Num certo dia, a Amizade — que era uma emoção muito calorosa —, ficou sabendo que um novo vizinho, o Medo, havia mudado para bem perto de sua casa. Dirigiu-se então para lá, a fim de conhecê-lo e saudá-lo — talvez o Medo estivesse precisando de alguma coisa. A Amizade estranhou um pouco o fato de não haver ainda nada escrito na fachada, "provavelmente o Medo faria a inscrição mais tarde", pensou ela.
Chegou até a casa, que estava toda fechada, e bateu na porta... ninguém atendeu. A Amizade bateu novamente e ninguém respondeu. Havia uma campainha, a Amizade tocou, mesmo assim ninguém abriu a porta. "Não deve estar em casa a esta hora o meu novo vizinho, volto então em uma outra hora", intuiu a Amizade; virou as costas e saiu serenamente, caminhando pela rua arborizada.
Porém, o Medo estava em casa; viu quando o estranho chegou, ouviu as batidas na porta, ouviu a campainha, mas mesmo assim ficou lá no seu cantinho bem caladinho, quase estático, a fim de não ser notado. O Medo não gostava de abrir suas portas para ninguém — quase ninguém como veremos logo adiante —, ainda mais para estranhos; não gostava de ser incomodado, não gostava de incomodar, não gostava de nada, tinha receio de tudo e de todos; seu encanto maior era permanecer no seu próprio mundo bem fechadinho, escondidinho e paralisado.
No dia seguinte a Solidariedade também soube do novo vizinho; passou pela rua e bateu à porta, e da mesma forma o Medo não abriu. Ao longo daquela semana vários outros sentimentos passaram por ali: A Alegria, a Ternura, a Esperança e muitos outros, todos eles baterem na porta do Medo, mas para nenhum deles a porta se abriu.
Como a rua era pública e todos podiam passar, um dia passou a Solidão, que ficou encantada ao encontrar aquela casa com aquela porta fechada — como gostava de portas fechadas a solidão. Aproximou-se, bateu e chamou: "Vizinho, vizinho, sou eu a Solidão, estou aqui para dar-lhe as boas vindas no bairro". Pouco tempo depois a porta estava aberta, e entrava casa adentro a Solidão, dando um grande abraço no seu novo amigo, o Medo.
A Solidão gostou da casa, bem como de seu novo amigo, o Medo; pouco tempo depois ligou para sua amiga, a Angústia, falando do novo vizinho, e aquela rapidamente foi até lá, e foi também muito bem recebida pelo Medo.
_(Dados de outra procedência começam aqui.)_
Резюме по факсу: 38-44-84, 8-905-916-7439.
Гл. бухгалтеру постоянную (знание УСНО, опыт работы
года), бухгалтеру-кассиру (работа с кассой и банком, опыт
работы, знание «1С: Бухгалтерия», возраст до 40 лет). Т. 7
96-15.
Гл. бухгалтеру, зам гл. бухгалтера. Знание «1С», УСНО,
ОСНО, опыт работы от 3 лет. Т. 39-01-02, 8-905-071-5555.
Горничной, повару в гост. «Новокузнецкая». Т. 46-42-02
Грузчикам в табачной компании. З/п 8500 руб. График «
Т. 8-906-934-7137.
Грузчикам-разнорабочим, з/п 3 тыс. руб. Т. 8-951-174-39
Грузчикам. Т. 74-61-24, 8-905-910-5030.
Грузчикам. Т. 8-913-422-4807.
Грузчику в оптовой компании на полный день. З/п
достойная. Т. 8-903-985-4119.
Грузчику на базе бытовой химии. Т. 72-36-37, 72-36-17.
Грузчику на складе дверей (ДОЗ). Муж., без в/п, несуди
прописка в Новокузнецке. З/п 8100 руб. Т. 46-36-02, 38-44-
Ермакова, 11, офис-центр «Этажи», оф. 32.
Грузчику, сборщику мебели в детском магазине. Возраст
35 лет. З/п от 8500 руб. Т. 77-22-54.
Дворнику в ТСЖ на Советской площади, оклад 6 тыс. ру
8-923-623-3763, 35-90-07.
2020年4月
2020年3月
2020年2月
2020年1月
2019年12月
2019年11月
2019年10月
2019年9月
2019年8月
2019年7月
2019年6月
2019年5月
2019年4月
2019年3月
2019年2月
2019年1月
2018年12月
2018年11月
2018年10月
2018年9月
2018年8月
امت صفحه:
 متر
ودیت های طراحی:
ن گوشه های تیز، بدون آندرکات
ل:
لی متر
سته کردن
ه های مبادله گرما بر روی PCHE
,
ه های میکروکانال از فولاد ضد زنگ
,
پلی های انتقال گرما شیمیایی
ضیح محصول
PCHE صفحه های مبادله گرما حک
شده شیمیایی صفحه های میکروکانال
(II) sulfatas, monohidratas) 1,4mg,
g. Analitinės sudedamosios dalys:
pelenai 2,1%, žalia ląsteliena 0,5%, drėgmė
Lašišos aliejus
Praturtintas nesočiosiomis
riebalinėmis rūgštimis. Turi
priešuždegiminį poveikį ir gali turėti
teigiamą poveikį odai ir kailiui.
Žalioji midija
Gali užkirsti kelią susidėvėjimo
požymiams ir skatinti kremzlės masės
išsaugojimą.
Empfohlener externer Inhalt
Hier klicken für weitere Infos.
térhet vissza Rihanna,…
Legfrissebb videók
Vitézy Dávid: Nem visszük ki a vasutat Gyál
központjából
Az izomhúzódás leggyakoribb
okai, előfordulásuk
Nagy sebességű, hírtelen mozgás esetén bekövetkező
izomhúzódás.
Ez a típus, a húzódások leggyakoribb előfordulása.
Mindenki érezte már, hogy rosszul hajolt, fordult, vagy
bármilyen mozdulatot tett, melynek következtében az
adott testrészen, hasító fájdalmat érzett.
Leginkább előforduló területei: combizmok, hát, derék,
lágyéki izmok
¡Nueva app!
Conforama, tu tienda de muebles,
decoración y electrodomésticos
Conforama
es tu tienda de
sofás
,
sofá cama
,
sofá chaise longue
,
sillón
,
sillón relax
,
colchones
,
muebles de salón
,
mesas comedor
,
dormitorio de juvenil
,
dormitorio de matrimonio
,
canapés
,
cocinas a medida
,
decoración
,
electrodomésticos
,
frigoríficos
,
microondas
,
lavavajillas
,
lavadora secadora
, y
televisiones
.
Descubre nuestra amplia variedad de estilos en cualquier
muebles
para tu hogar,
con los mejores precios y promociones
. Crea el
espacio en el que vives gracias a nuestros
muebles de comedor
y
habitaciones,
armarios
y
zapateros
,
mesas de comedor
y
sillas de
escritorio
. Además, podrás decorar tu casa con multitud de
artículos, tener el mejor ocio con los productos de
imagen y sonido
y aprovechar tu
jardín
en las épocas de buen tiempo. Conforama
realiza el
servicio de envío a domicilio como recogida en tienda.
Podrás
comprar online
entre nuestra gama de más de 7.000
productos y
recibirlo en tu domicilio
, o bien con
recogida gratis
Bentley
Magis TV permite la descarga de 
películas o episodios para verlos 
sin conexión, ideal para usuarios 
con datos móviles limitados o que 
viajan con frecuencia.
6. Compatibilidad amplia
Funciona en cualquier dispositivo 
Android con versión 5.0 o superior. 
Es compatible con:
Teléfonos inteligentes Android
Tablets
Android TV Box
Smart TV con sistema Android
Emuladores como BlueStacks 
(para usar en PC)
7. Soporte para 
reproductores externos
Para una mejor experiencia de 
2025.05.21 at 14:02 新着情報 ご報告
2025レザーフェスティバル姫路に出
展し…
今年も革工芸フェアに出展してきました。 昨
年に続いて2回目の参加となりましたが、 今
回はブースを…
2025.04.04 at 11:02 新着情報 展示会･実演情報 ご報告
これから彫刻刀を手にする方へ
A Angústia ligou para o Ressentimento, que ligou para a Raiva, que ligou para o Rancor, que ligou para a Indiferença... e assim todos eles naqueles dias foram visitar o Medo, que abriu calorosamente a porta para cada um deles, de forma que, em pouco tempo possuía ele ali na cidade das emoções, finalmente, um grande círculo de amigos.
Então, finalmente, naquele final de tarde, quando a escuridão principiava no horizonte, o Medo saiu de sua casa, pegou uma escada, e subindo nesta, finalmente gravou lá no alto da fachada: Lar da Depressão.
Na manhã do dia seguinte passou o Amor; olhou para a casa e o quintal, percebeu que tudo estava fechado, leu a fachada, e como sabia que não seria recebido — não havia maçaneta na porta —, e também por respeitar a privacidade do seu vizinho, seguiu o seu caminho, tão leve como um passarinho. Um dia, quem sabe, ele poderia fazer uma visita — o Amor não entra pelas portas fechadas do coração.
Rio de janeiro, 18 de Outubro de 2018.